S&P affirms PH credit rating despite pandemic
Standard & Poor's affirmed on May 29, 2020 its 'BBB ' long-term and 'A-2' short-term sovereign credit ratings on the Philippines. The outlook on the long-term rating remains stable.
"The stable outlook reflects our expectation that the Philippines' orthodox policymaking will continue to underpin its credit metrics, and that the economy will rebound strongly in 2021," S&P said in a statement.
The debt watcher said the Philippines' economy should achieve a strong recovery from 2021, following a deep slowdown due to the COVID-19 pandemic this year.
"Although the economic slowdown will weigh heavily on fiscal and debt metrics over the near term, we expect a meaningful stabilization over the next three to four years owing to strong economic fundamentals and generally orthodox policymaking," it said.
"We may lower the rating if the economy suffers from a sharper and more prolonged downturn than we expect, leading to a material deterioration in the Philippines' fiscal and debt positions," it said.
"We may raise the rating over the next two years if the economy recovers much more quickly than expected, and the government makes significant further achievements in its fiscal reform program, such that the net general government indebtedness falls below 30 percent of GDP. We may also raise the rating if we believe the institutional settings that have contributed to the significant credit metric improvements over the past decade or so will persist," S&P said.
S&P said the ratings on the Philippines reflect its expectations that the economy will continue to achieve above-average growth over the medium term, which will drive constructive development outcomes and underpin broader credit metrics.
Although the country's fiscal and debt settings will deteriorate due to the COVID-19 stimulus measures, the government's long track record of fiscal prudence provides some buffer, assuming a meaningful stabilization begins in 2021. The ratings are also supported by the economy's sound external settings. These are weighed against the Philippines' lower-middle-income economy, it said.
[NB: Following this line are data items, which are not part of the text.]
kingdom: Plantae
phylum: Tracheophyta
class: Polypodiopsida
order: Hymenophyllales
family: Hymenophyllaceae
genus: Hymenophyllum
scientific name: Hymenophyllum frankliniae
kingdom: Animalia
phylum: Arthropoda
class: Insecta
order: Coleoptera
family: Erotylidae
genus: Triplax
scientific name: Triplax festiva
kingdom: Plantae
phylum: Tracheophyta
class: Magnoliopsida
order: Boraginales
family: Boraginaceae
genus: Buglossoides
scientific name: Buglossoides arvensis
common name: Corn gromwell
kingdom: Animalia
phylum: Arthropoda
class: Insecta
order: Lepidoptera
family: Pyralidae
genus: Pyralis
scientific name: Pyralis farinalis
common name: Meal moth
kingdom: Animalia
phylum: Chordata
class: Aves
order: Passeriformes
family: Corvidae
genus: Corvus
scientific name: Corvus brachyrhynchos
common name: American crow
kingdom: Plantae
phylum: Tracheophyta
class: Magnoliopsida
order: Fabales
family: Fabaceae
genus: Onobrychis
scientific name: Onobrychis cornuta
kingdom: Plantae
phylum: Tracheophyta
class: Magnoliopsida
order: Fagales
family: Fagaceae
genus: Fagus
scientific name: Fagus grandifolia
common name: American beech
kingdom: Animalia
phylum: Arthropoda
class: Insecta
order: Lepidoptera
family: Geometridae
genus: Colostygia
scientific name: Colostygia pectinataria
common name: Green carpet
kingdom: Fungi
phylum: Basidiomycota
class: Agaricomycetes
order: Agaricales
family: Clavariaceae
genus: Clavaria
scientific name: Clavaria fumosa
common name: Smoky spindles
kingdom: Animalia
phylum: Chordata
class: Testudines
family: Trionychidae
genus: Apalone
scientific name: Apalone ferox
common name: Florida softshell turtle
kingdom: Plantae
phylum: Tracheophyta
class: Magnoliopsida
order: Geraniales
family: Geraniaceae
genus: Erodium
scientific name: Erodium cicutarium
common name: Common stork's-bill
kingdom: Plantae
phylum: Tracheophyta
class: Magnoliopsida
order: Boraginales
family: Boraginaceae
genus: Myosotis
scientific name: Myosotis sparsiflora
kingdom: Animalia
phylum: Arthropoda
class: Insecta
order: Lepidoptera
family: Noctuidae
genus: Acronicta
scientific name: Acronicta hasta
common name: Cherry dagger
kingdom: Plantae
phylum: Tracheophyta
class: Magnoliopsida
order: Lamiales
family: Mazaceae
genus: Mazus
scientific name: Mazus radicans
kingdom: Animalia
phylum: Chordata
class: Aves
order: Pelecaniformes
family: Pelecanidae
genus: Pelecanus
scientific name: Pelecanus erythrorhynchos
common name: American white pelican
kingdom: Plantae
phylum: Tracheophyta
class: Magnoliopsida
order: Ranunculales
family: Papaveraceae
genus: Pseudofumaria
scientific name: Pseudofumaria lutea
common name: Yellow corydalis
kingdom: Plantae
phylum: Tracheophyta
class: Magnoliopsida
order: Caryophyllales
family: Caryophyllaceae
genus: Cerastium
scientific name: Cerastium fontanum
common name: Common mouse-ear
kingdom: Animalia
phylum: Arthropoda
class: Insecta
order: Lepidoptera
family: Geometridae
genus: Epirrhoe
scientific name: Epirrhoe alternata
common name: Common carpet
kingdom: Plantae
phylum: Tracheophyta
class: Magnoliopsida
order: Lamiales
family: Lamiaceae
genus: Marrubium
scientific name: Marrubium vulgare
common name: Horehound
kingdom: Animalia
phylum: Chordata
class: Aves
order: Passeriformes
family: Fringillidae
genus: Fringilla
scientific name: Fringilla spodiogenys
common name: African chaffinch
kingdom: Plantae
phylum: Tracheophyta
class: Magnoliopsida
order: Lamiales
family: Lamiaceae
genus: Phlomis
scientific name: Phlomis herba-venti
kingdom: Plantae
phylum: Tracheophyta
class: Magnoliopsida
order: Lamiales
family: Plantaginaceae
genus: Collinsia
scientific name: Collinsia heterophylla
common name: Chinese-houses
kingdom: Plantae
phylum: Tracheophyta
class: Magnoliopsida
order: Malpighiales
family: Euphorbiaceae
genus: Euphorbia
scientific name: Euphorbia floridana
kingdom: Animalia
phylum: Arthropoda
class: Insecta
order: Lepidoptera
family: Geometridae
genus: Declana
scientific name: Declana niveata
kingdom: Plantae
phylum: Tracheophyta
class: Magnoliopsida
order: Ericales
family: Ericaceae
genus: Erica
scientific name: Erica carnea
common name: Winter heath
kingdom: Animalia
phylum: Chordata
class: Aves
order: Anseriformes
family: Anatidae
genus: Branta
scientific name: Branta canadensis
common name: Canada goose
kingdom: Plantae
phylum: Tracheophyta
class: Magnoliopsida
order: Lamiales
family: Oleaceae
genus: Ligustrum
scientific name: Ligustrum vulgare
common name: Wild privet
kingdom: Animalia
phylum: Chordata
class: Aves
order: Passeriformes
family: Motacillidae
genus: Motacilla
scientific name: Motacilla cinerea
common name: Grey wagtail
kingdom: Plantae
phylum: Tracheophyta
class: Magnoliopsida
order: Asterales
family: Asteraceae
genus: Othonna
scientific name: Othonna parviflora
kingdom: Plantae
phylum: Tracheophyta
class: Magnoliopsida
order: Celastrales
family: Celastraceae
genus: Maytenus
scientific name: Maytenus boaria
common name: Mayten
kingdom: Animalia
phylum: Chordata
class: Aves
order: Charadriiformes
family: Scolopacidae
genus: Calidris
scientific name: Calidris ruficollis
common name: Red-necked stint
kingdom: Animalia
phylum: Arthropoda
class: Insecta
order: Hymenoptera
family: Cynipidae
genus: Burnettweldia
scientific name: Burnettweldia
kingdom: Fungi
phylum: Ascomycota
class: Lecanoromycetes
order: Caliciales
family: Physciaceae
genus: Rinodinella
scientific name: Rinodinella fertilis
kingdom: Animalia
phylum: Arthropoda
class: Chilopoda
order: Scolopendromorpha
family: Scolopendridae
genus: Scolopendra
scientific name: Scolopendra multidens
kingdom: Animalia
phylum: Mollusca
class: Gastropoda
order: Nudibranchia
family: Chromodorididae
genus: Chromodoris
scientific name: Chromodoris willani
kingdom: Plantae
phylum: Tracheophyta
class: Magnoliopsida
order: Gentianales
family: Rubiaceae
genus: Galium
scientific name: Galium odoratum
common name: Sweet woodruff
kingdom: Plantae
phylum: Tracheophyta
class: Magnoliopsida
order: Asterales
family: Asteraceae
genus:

"The Philippine economy is likely to experience a contraction of 0.2 percent in 2020 as a result of the COVID-19 pandemic, but we expect a strong recovery in 2021, assuming that the global outbreak is generally contained," the credit rater said.
"Although this would mark the slowest economic growth rate since the Asian financial crisis, it is in line with the deep downturn we forecast for the global economy. Assuming that the pandemic is contained globally by the first half of 2021, we are forecasting the economy will expand by 9 percent next year, underpinned by strong growth in investment and exports," it said.
The Philippine economy is among the fastest growing in the world on a 10-year weighted-average per capita basis--a reflection of its supportive policy dynamics and improving investment climate. The country has a relatively diversified economy with an increasingly strong track record of high and stable growth.
"We estimate GDP per capita will rise to almost US$3,540 in 2020 (we include nonresident nationals in our population data) and project real GDP per capita growth to average approximately 4.2% per year over 2020-2023," it said.